Other than a two-race absence while the senior Dunn dealt with a medical scare of his own, the Dunn family car has been at just about every NHRA national event for the past 30 years, and Jim and Diane, married 47 years now, are a constant and familiar sight, and this is the first time that Jon will be there without his dad.

“I asked him on Wednesday if I should just bring the rig home [from Sonoma],” said Jon, “and he said, ‘Go you'll be fine.’ I said ‘I don't feel good going without you,’ and just said, ‘You’re more than capable.’ "

That’s not to say that “Big Jim’s” hands won’t be all over the tune-up of Jim Campbell-driven, Lesecure-backed Funny Car this weekend as father and son will communicate via cellphone and FaceTime to discuss the setup.

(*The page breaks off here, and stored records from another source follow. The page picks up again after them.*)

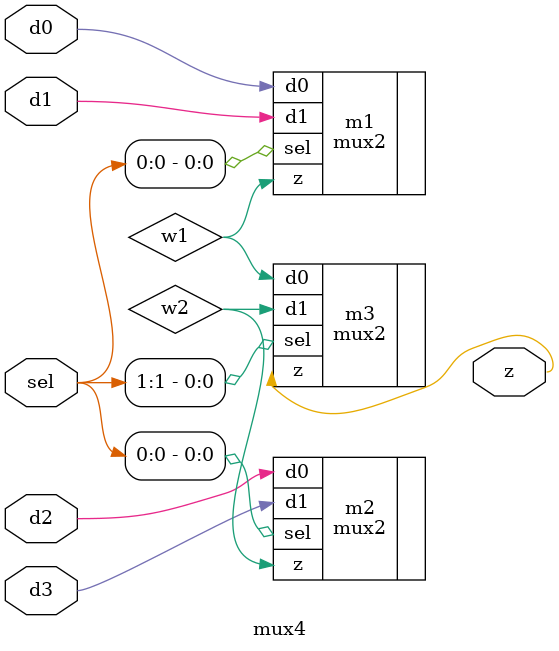
<source format=sv>
module mux4 (
    input logic d0,          // Data input 0
    input logic d1,          // Data input 1
    input logic d2,          // Data input 2
    input logic d3,          // Data input 3
    input logic [1:0] sel,   // Select input
    output logic z           // Output
);

// Put your code here
// ------------------

	logic w1;
	logic w2;
	
	mux2 m1(
		.d0(d0),
		.d1(d1),
		.sel(sel[0]),
		.z(w1)
	);
	
	mux2 m2(
		.d0(d2),
		.d1(d3),
		.sel(sel[0]),
		.z(w2)
	);
	
	mux2 m3(
		.d0(w1),
		.d1(w2),
		.sel(sel[1]),
		.z(z)
	);

// End of your code

endmodule

</source>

“He’s been doing a lot enough so that when I put the screen up on there, he could say, 'OK, left corner, this one, this one, and this one.’ I'll plug in like the barometric pressure and stuff like that, but it’s so ingrained in him, he'll say, 'OK, what's this one? What's this one, four down on the right-hand side? Keep that one.’ We're gonna run today and then I'll call him when we're done and talk about tomorrow.

Jim Dunn drove his own Funny Car for years and was a popular draw at the Seattle track's signature races, such as 64 Funny Cars, and twice was runner-up at the NHRA Fallationals (1977 and '79) and later tuned his driver, Tony Bartone, to the victory at the 2008 event.

The senior Dunn, 88 and still going strong, and the Dunns both plan to be at the next event, the Menards NHRA Heartland Nationals presented by PetArmor in Topeka.

"Going to three or four in a row is tough on everybody, and my dad has lived so long because he’s so in tune with his own body, and [my parents] take excellent care of each other, and the longevity of their relationship is because they always put each other first.”